VC: I think that the show that’s put on is really musical. I tell a lot of stories behind what the songs are about, where they come from. There’s a lot of faith to the set where we give ourselves room as musicians to play. I dug out some more straightforward songs from the older records. And then about halfway into the show, I ask people to come with me to the future, and we start going into Liberman stuff. It starts to feel dreamy and leading to where I’m at now. I’m not a very nostalgic person, so I literally start the set with older songs and then move into new.
VH: How has your style changed over the years, and where do you see it going in the future?
VC: Honestly, if you listened to me ten years ago versus now, it would sound like a different artist to a certain extent. I have similar sensibilities in terms of how I play the piano for sure. Everything else has changed. When I left the major label system in 2010, that was the beginning of a level of authenticity and inspiration in my life that I’d never been able to find before or never allowed myself to find before. There was a paradigm shift in me and my sound when I left. Obviously, that started with Rabbits on the Run, which is my first independent record that came out very much under the radar. For me, it was the beginning of the rest of my career. I’m just starting to write my next record. We’ll just see where the wind takes me. I’m following my gut instincts, so we’ll see what happens.

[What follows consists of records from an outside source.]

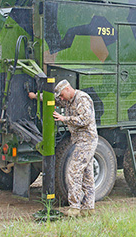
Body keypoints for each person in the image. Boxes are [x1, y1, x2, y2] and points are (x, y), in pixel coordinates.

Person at [29, 79, 98, 217]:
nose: (61, 98)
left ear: (67, 89)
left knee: (73, 172)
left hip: (86, 141)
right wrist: (36, 96)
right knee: (87, 175)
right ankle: (88, 208)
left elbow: (86, 119)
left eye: (61, 95)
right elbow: (53, 99)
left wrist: (64, 118)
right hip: (81, 141)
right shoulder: (68, 99)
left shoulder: (82, 99)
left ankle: (74, 208)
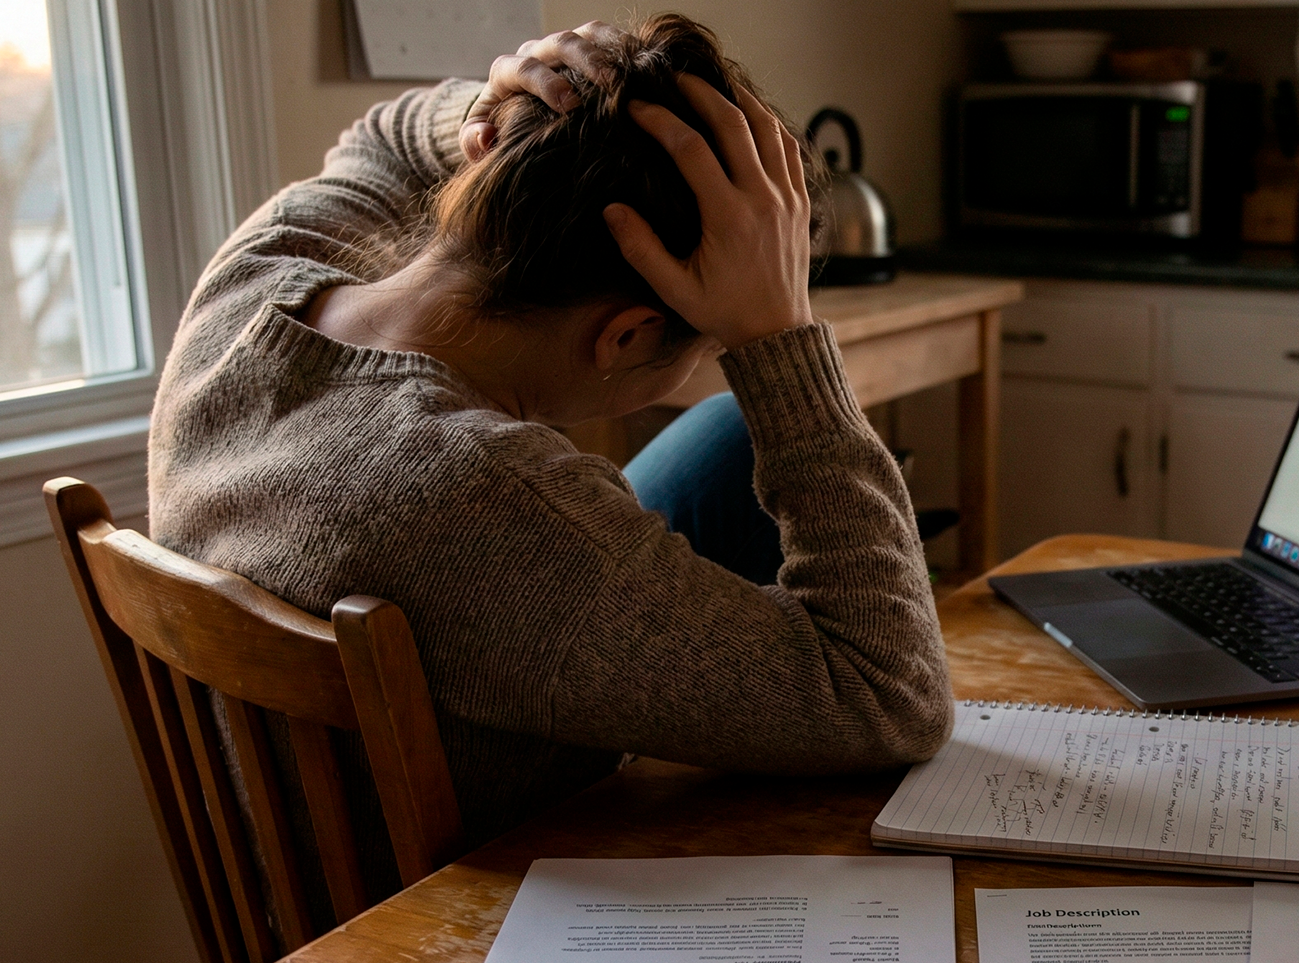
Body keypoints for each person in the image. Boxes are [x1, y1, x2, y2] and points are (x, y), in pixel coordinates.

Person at [146, 17, 951, 855]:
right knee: (865, 669)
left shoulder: (252, 281)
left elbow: (379, 141)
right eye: (711, 347)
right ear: (628, 337)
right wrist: (780, 337)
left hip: (353, 750)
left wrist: (523, 109)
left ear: (485, 160)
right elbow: (891, 695)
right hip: (466, 929)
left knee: (725, 434)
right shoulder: (492, 507)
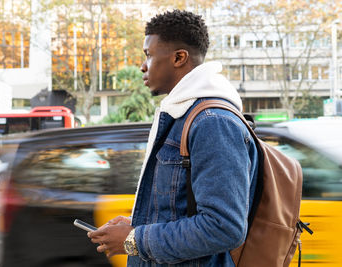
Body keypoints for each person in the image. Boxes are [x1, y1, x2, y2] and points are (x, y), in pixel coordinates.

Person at [88, 9, 259, 266]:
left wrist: (134, 239)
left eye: (149, 55)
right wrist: (137, 224)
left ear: (179, 57)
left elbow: (223, 227)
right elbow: (181, 208)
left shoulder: (213, 123)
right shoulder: (183, 114)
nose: (142, 66)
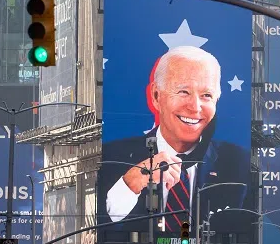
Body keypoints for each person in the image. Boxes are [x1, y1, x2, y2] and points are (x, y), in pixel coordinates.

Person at [100, 46, 250, 229]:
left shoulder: (239, 163)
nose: (195, 107)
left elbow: (249, 231)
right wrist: (132, 182)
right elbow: (99, 226)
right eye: (183, 92)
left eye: (206, 95)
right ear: (156, 95)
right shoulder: (111, 156)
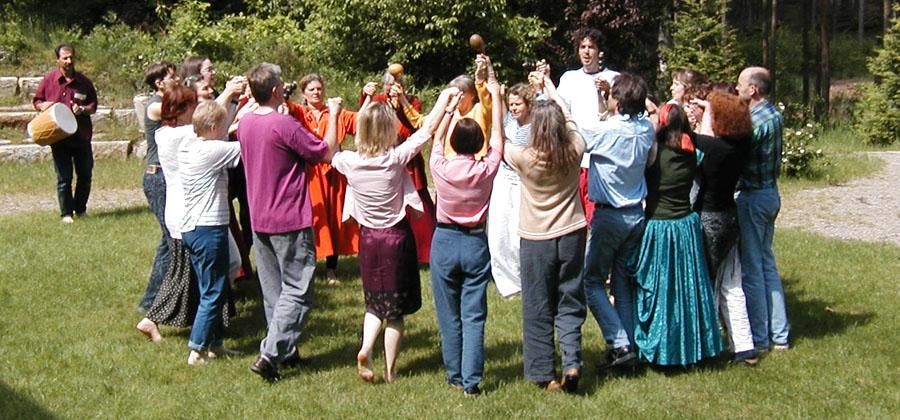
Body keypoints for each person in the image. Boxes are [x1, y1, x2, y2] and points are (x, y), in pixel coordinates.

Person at [332, 89, 455, 384]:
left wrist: (334, 115)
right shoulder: (394, 159)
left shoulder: (349, 162)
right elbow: (426, 131)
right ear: (389, 130)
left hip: (369, 240)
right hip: (396, 239)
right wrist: (445, 100)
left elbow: (330, 149)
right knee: (396, 312)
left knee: (375, 304)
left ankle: (365, 347)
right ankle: (389, 371)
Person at [238, 63, 340, 381]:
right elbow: (326, 152)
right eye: (281, 84)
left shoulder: (245, 123)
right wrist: (334, 113)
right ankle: (270, 354)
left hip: (259, 217)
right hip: (289, 218)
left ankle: (287, 351)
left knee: (274, 291)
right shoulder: (284, 125)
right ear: (274, 91)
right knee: (298, 290)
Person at [505, 81, 587, 393]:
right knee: (570, 298)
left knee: (537, 304)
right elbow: (572, 121)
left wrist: (496, 95)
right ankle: (572, 361)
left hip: (536, 238)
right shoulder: (574, 149)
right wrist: (551, 90)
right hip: (571, 233)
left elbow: (497, 141)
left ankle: (543, 373)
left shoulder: (525, 158)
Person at [633, 102, 724, 366]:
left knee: (660, 291)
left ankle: (660, 349)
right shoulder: (693, 152)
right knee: (688, 291)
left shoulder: (654, 151)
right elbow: (704, 136)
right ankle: (692, 348)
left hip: (659, 226)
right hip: (685, 226)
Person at [429, 78, 503, 397]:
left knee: (449, 314)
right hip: (475, 242)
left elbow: (435, 138)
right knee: (474, 315)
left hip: (444, 241)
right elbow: (498, 138)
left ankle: (454, 375)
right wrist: (496, 101)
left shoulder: (440, 166)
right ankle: (471, 382)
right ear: (478, 145)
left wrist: (449, 108)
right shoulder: (486, 169)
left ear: (454, 143)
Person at [579, 73, 655, 370]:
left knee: (592, 282)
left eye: (611, 94)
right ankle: (629, 347)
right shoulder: (646, 129)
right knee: (622, 282)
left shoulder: (607, 132)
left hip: (610, 215)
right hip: (636, 214)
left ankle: (619, 342)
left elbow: (574, 132)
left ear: (619, 101)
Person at [691, 91, 757, 365]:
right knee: (732, 283)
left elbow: (695, 137)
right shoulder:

VH: If you could give a piece of advice to your younger self before your first album, what would you say?
VC: I would’ve probably said, “Just be more patient and wait.” I was given a record deal and a publishing deal really early in my life, and I think I probably would’ve been better off if I was an artist that was discovered later on. I probably would’ve been like, “Patience, girl.” And my response would’ve been like “Not in a million years. I’m going.”
VH: Can you tell me the story about a specific song that you’ll be performing on this tour?
VC: I can give you the synopsis of “Take It Easy.” It’s the first song on Liberman, probably not the only song with that title. My story is inspired by reading Joseph Campbell’s The Power of Myth. It’s about how people recover from chaos in their lives and what human beings especially seek. For that song in particular, I’d come out of a really turbulent time. I’d lost my health for a while, and I was in England at that point working on Liberman. I think that song speaks to that message which is that no matter how bad things get, it will end. Everything comes to an end, and it’s really about seeking balance and telling someone to take it easy. It’s something that should just wrap around your brain and make you feel good. It’s all gonna be okay. In the chorus of the song I sing, “As your castle crumbles down and it will, take it easy.” Everyone’s castle crumbles. That’s part of life, and it’s how you handle the aftermath and how we build up again. It’s not the end of the world.
VH: How do you feel your classical music and ballet background has influenced your musical style?
VC: It’s natural the way it influences my style. It’s all instincts, and you just follow them. I do know that the way that I play [piano], I use all of my fingers, which is much more of a classical style. When you’re learning classical pieces, you have to play with every finger. Rock and roll playing is a bit chunkier. And jazz is really intricate. Everyone comes from different backgrounds, but more specific melodies feel more natural to me rather than just chunky chords.
VH: Have you had any especially memorable experiences with fans?
VC: I’ve met many special people over the years. I met a girl in Manchester on a European tour last year. She had juvenile arthritis, and she was in a wheelchair. She was the most gorgeous girl, and she played piano beautifully. Her father brought her in early for the sound check so I could meet her. I couldn’t believe her strength and her elegance. And I saw the pain that her father clearly is in, seeing his beautiful daughter on that stage. It’s incredible how children can teach us. She played piano, and she wanted to meet me. It was a privilege to meet her. I feel very lucky to have had moments like that throughout my life.